# PROBLEM REQUIREMENTS
Please reproduce the records below exactly, omitting any pictures they contain.

# RAW DATA
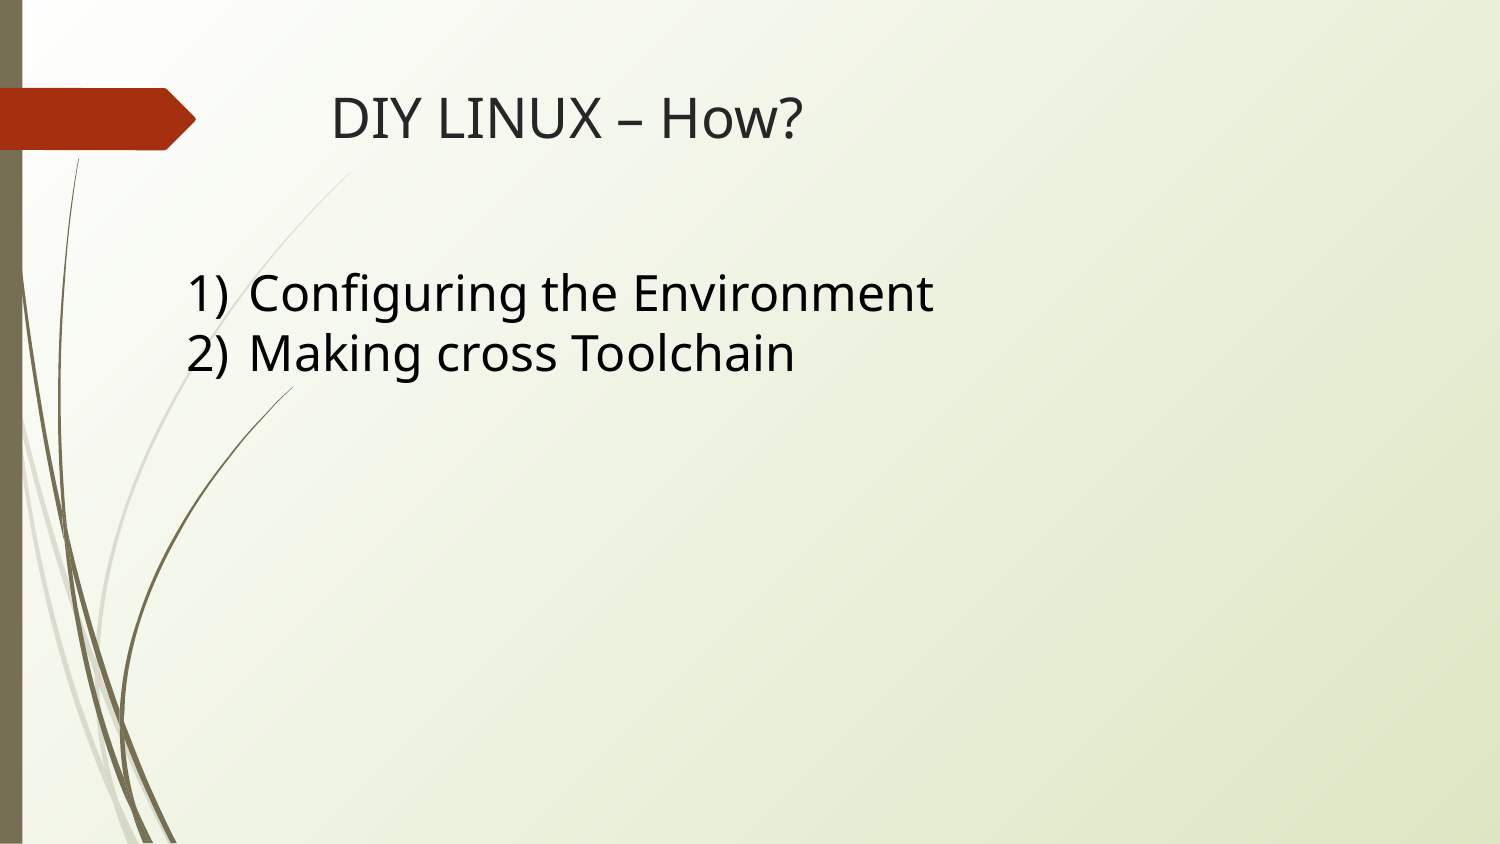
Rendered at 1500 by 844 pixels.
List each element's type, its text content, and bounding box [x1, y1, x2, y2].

text_box Configuring the Environment Making cross Toolchain [175, 255, 1416, 447]
title DIY LINUX – How? [319, 76, 1416, 235]
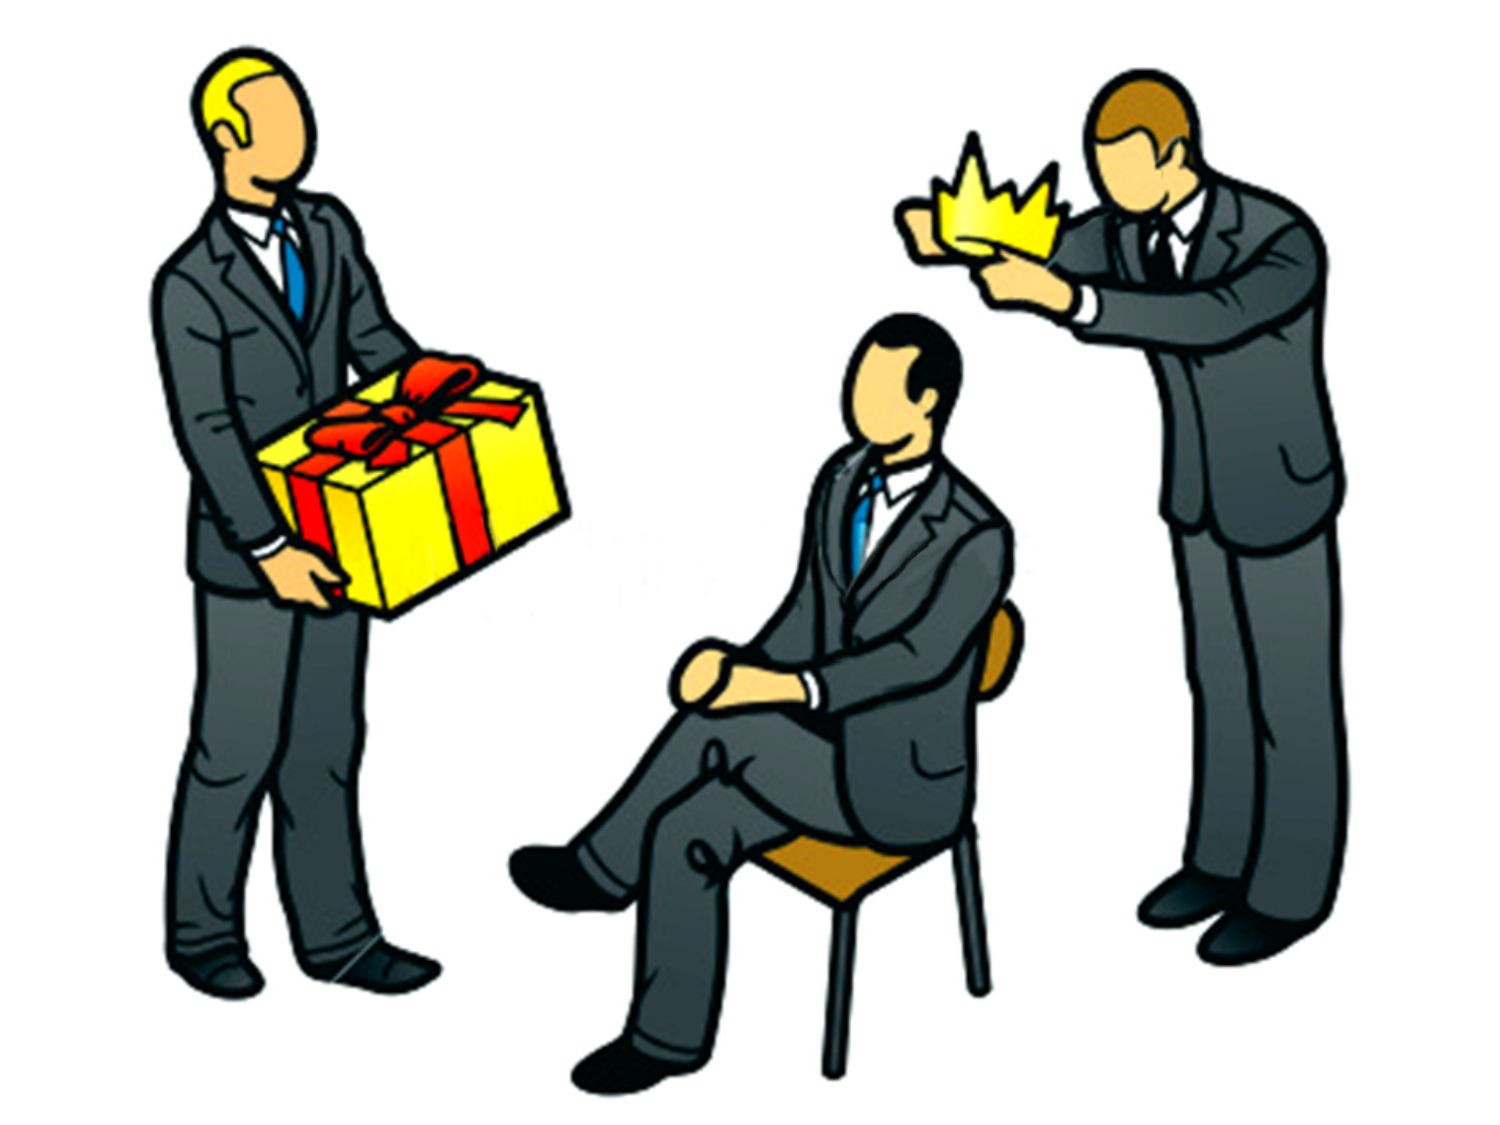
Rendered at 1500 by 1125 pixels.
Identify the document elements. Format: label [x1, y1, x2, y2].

# OUTPUT OF THE EXERCISE
Rendered at 1500 by 844 pixels.
List each element's type, its text content, and bounding box [x1, y1, x2, y2].

text_box Configuring the Environment Making cross Toolchain [175, 255, 1416, 447]
title DIY LINUX – How? [319, 76, 1416, 235]
Rendered at 1500 by 1125 pixels.
Identify the document elements. Format: label [x1, y1, x2, y2].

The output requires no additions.